NASA satellites show that more than half of the Earth’s oceans are turning green due to climate change disrupting marine ecosystems. According to satellite data, over the past 20 years, 56% of the world’s oceans have changed color from blue to green. These changes are especially noticeable in tropical regions near the equator.
This subtle greening of the oceans indicates that climate change is affecting life underwater, researchers say.
Why does the ocean turn green?
NASA’s Modis-Aqua satellite recorded a gradual transition from blue to a predominantly green hue in more than half of the world’s oceans. The area that changed color is larger than the area of all land on Earth.
B.B. Cale of the National Oceanographic Center in Southampton (UK) and his colleagues analyzed NASA data and believe that green is a sign of ecosystems changing due to climate change.
What these changes are and what their exact cause is has not yet been established, but, according to B.B. Keila, they are most likely related to the creatures at the base of most food chains – phytoplankton. These organisms also play an important role in producing most of the oxygen we breathe and stabilizing our atmosphere. “The effects of climate change are already being felt in the ecosystem of marine micro-organisms,” the study notes.

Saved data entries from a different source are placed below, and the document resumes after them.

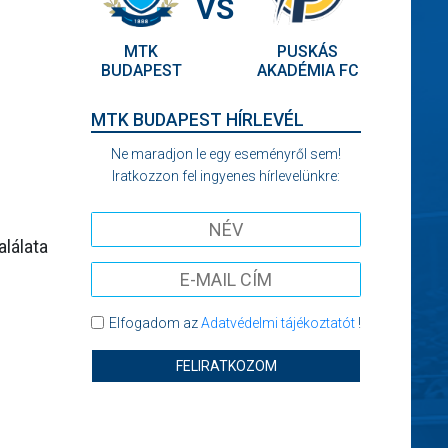
VS
MTK
PUSKÁS
BUDAPEST
AKADÉMIA FC
MTK BUDAPEST HÍRLEVÉL
Ne maradjon le egy eseményről sem!
Iratkozzon fel ingyenes hírlevelünkre:
lálata
Elfogadom az
Adatvédelmi tájékoztatót
!
FELIRATKOZOM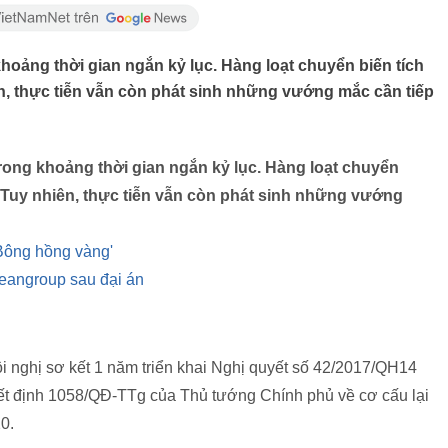
hoảng thời gian ngắn kỷ lục. Hàng loạt chuyển biến tích
n, thực tiễn vẫn còn phát sinh những vướng mắc cần tiếp
rong khoảng thời gian ngắn kỷ lục. Hàng loạt chuyển
 Tuy nhiên, thực tiễn vẫn còn phát sinh những vướng
'Bông hồng vàng'
eangroup sau đại án
 nghị sơ kết 1 năm triển khai Nghị quyết số 42/2017/QH14
yết định 1058/QĐ-TTg của Thủ tướng Chính phủ về cơ cấu lại
0.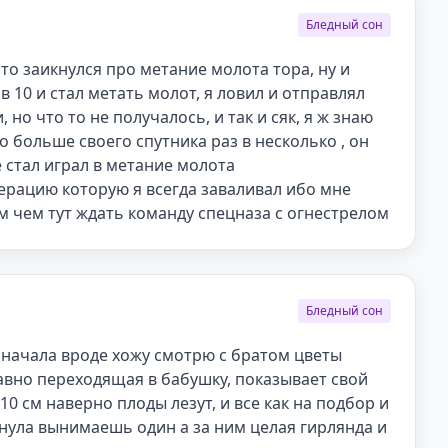
Бледный сон
то заикнулся про метание молота тора, ну и 
 10 и стал метать молот, я ловил и отправлял 
но что то не получалось, и так и сяк, я ж знаю 
ко больше своего спутника раз в несколько , он 
е стал играл в метание молота

ерацию которую я всегда заваливал ибо мне 
м чем тут ждать команду спецназа с огнестрелом
Бледный сон
сначала вроде хожу смотрю с братом цветы 
авно переходящая в бабушку, показывает свой 
0 см наверно плоды лезут, и все как на подбор и 
нула вынимаешь один а за ним целая гирлянда и 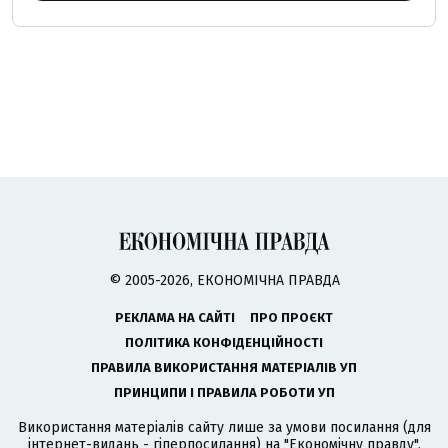
© 2005-2026, ЕКОНОМІЧНА ПРАВДА
РЕКЛАМА НА САЙТІ
ПРО ПРОЄКТ
ПОЛІТИКА КОНФІДЕНЦІЙНОСТІ
ПРАВИЛА ВИКОРИСТАННЯ МАТЕРІАЛІВ УП
ПРИНЦИПИ І ПРАВИЛА РОБОТИ УП
Використання матеріалів сайту лише за умови посилання (для
інтернет-видань - гіперпосилання) на "Економічну правду".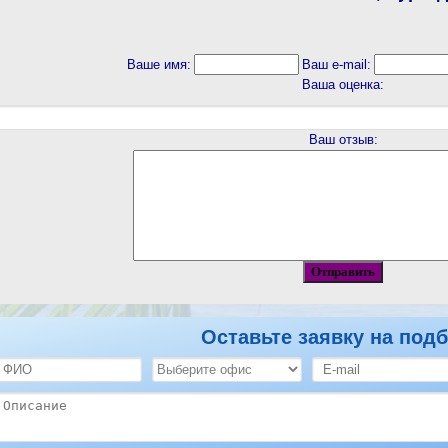
Ваше имя:
Ваш e-mail:
Ваша оценка:
Ваш отзыв:
Оставьте заявку на подб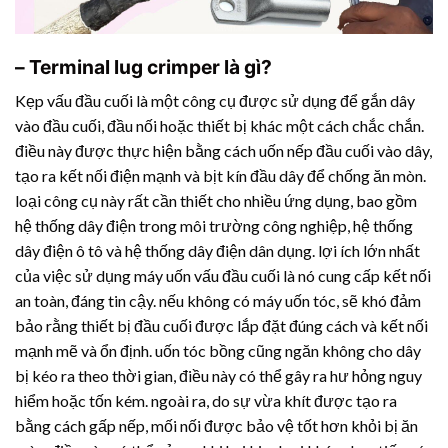
– Terminal lug crimper là gì?
Kẹp vấu đầu cuối là một công cụ được sử dụng để gắn dây
vào đầu cuối, đầu nối hoặc thiết bị khác một cách chắc chắn.
điều này được thực hiện bằng cách uốn nếp đầu cuối vào dây,
tạo ra kết nối điện mạnh và bịt kín đầu dây để chống ăn mòn.
loại công cụ này rất cần thiết cho nhiều ứng dụng, bao gồm
hệ thống dây điện trong môi trường công nghiệp, hệ thống
dây điện ô tô và hệ thống dây điện dân dụng. lợi ích lớn nhất
của việc sử dụng máy uốn vấu đầu cuối là nó cung cấp kết nối
an toàn, đáng tin cậy. nếu không có máy uốn tóc, sẽ khó đảm
bảo rằng thiết bị đầu cuối được lắp đặt đúng cách và kết nối
mạnh mẽ và ổn định. uốn tóc bồng cũng ngăn không cho dây
bị kéo ra theo thời gian, điều này có thể gây ra hư hỏng nguy
hiểm hoặc tốn kém. ngoài ra, do sự vừa khít được tạo ra
bằng cách gấp nếp, mối nối được bảo vệ tốt hơn khỏi bị ăn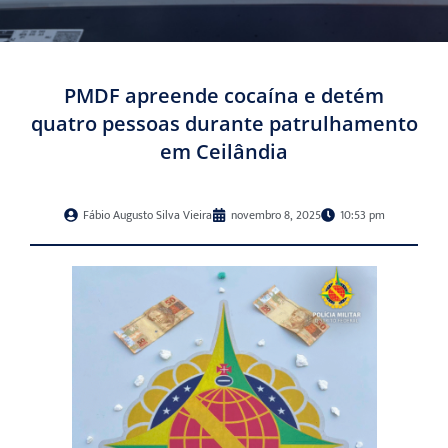
PMDF apreende cocaína e detém
quatro pessoas durante patrulhamento
em Ceilândia
Fábio Augusto Silva Vieira
novembro 8, 2025
10:53 pm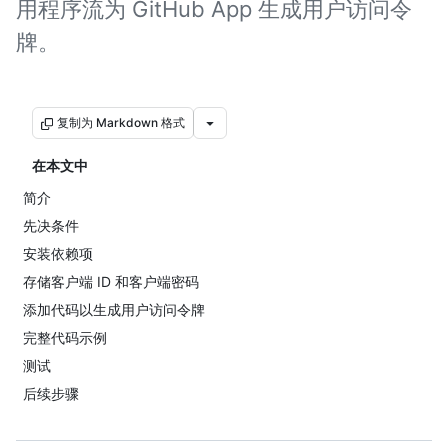
用程序流为 GitHub App 生成用户访问令
牌。
复制为 Markdown 格式
在本文中
简介
先决条件
安装依赖项
存储客户端 ID 和客户端密码
添加代码以生成用户访问令牌
完整代码示例
测试
后续步骤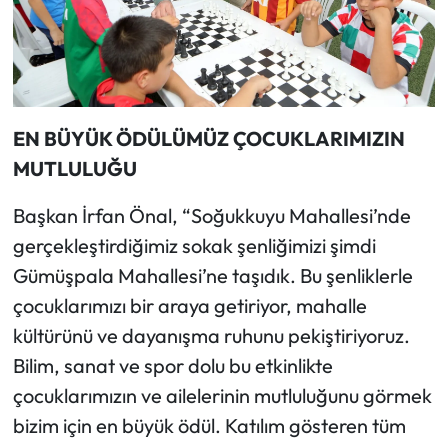
EN BÜYÜK ÖDÜLÜMÜZ ÇOCUKLARIMIZIN
MUTLULUĞU
Başkan İrfan Önal, “Soğukkuyu Mahallesi’nde
gerçekleştirdiğimiz sokak şenliğimizi şimdi
Gümüşpala Mahallesi’ne taşıdık. Bu şenliklerle
çocuklarımızı bir araya getiriyor, mahalle
kültürünü ve dayanışma ruhunu pekiştiriyoruz.
Bilim, sanat ve spor dolu bu etkinlikte
çocuklarımızın ve ailelerinin mutluluğunu görmek
bizim için en büyük ödül. Katılım gösteren tüm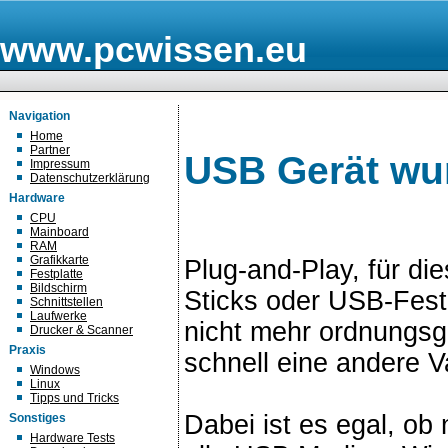
www.pcwissen.eu
Navigation
Home
Partner
USB Gerät wur
Impressum
Datenschutzerklärung
Hardware
CPU
Mainboard
RAM
Grafikkarte
Plug-and-Play, für d
Festplatte
Bildschirm
Sticks oder USB-Fest
Schnittstellen
Laufwerke
nicht mehr ordnungs
Drucker & Scanner
Praxis
schnell eine andere V
Windows
Linux
Tipps und Tricks
Dabei ist es egal, ob 
Sonstiges
Hardware Tests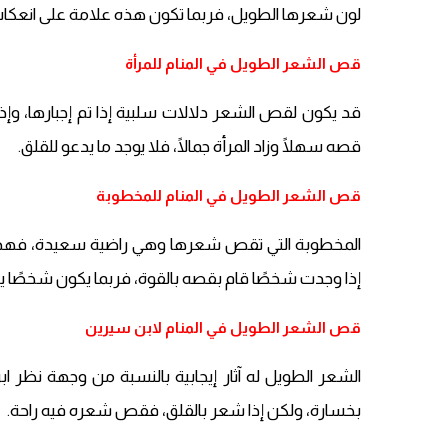
لون شعرها الطويل، فربما تكون هذه علامة على انعكا
قص الشعر الطويل في المنام للمرأة
قد يكون لقص الشعر دلالات سلبية إذا تم إجبارها، وإذا 
قصه سهلًا وزاد المرأة جمالًا، فلا يوجد ما يدعو للقلق.
قص الشعر الطويل في المنام للمخطوبة
المخطوبة التي تقص شعرها وهي راضية سعيدة، فهذه إش
إذا وجدت شخصًا قام بقصه بالقوة، فربما يكون شخصًا يريد
قص الشعر الطويل في المنام لابن سيرين
الشعر الطويل له آثار إيجابية بالنسبة من وجهة ن
بخسارة، ولكن إذا شعر بالقلق، فقص شعره فيه راحة.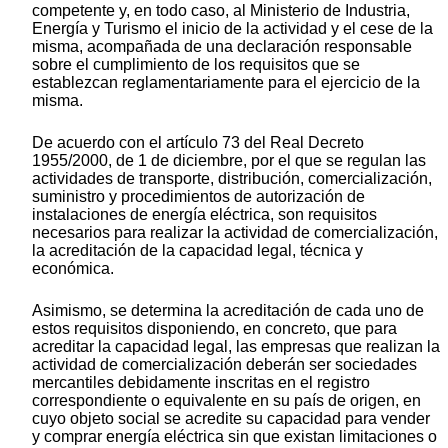
competente y, en todo caso, al Ministerio de Industria,
Energía y Turismo el inicio de la actividad y el cese de la
misma, acompañada de una declaración responsable
sobre el cumplimiento de los requisitos que se
establezcan reglamentariamente para el ejercicio de la
misma.
De acuerdo con el artículo 73 del Real Decreto
1955/2000, de 1 de diciembre, por el que se regulan las
actividades de transporte, distribución, comercialización,
suministro y procedimientos de autorización de
instalaciones de energía eléctrica, son requisitos
necesarios para realizar la actividad de comercialización,
la acreditación de la capacidad legal, técnica y
económica.
Asimismo, se determina la acreditación de cada uno de
estos requisitos disponiendo, en concreto, que para
acreditar la capacidad legal, las empresas que realizan la
actividad de comercialización deberán ser sociedades
mercantiles debidamente inscritas en el registro
correspondiente o equivalente en su país de origen, en
cuyo objeto social se acredite su capacidad para vender
y comprar energía eléctrica sin que existan limitaciones o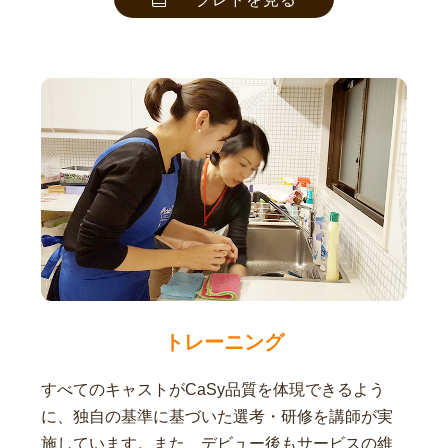
トレーニング
すべてのキャストがCaSy品質を体現できるよう
に、独自の基準に基づいた選考・研修を講師が実
施しています。また、デビュー後もサービスの維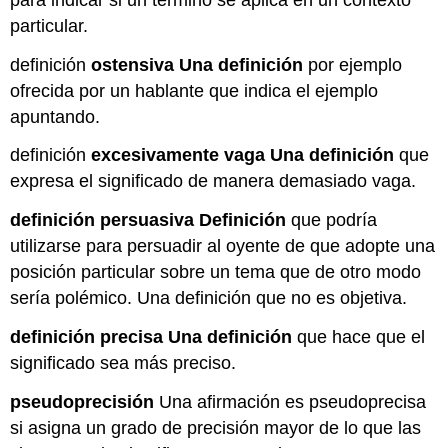
particular.
definición
ostensiva Una definición
por ejemplo
ofrecida por un hablante que indica el ejemplo
apuntando.
definición
excesivamente vaga Una definición
que
expresa el significado de manera demasiado vaga.
definición persuasiva Definición
que podría
utilizarse para persuadir al oyente de que adopte una
posición particular sobre un tema que de otro modo
sería polémico. Una definición que no es objetiva.
definición precisa Una definición
que hace que el
significado sea más preciso.
pseudoprecisión
Una afirmación es pseudoprecisa
si asigna un grado de precisión mayor de lo que las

Changes in the color of the oceans may indicate a bigger problem
According to the authors of the study, the change in the color of the ocean may reflect changes in the state of its ecosystems. Deep blues indicate declining living standards, while greener hues indicate increased phytoplankton activity. This gives an idea of what is happening in the surface layers of the water.
However, the color of the ocean can change from year to year, because the level of chlorophyll on the surface of the water varies widely. This makes it difficult to determine if climate change is affecting the blue-to-green transition.
Scientists believe it could take up to 40 years of ocean color observations before they notice any trends. In addition, different satellites measure color changes differently. This means that data from each of them often cannot be combined.
NASA’s Pace spacecraft is scheduled to launch in January 2024 to study ocean color changes in more depth. It will observe plankton, aerosols, clouds and the ocean ecosystem.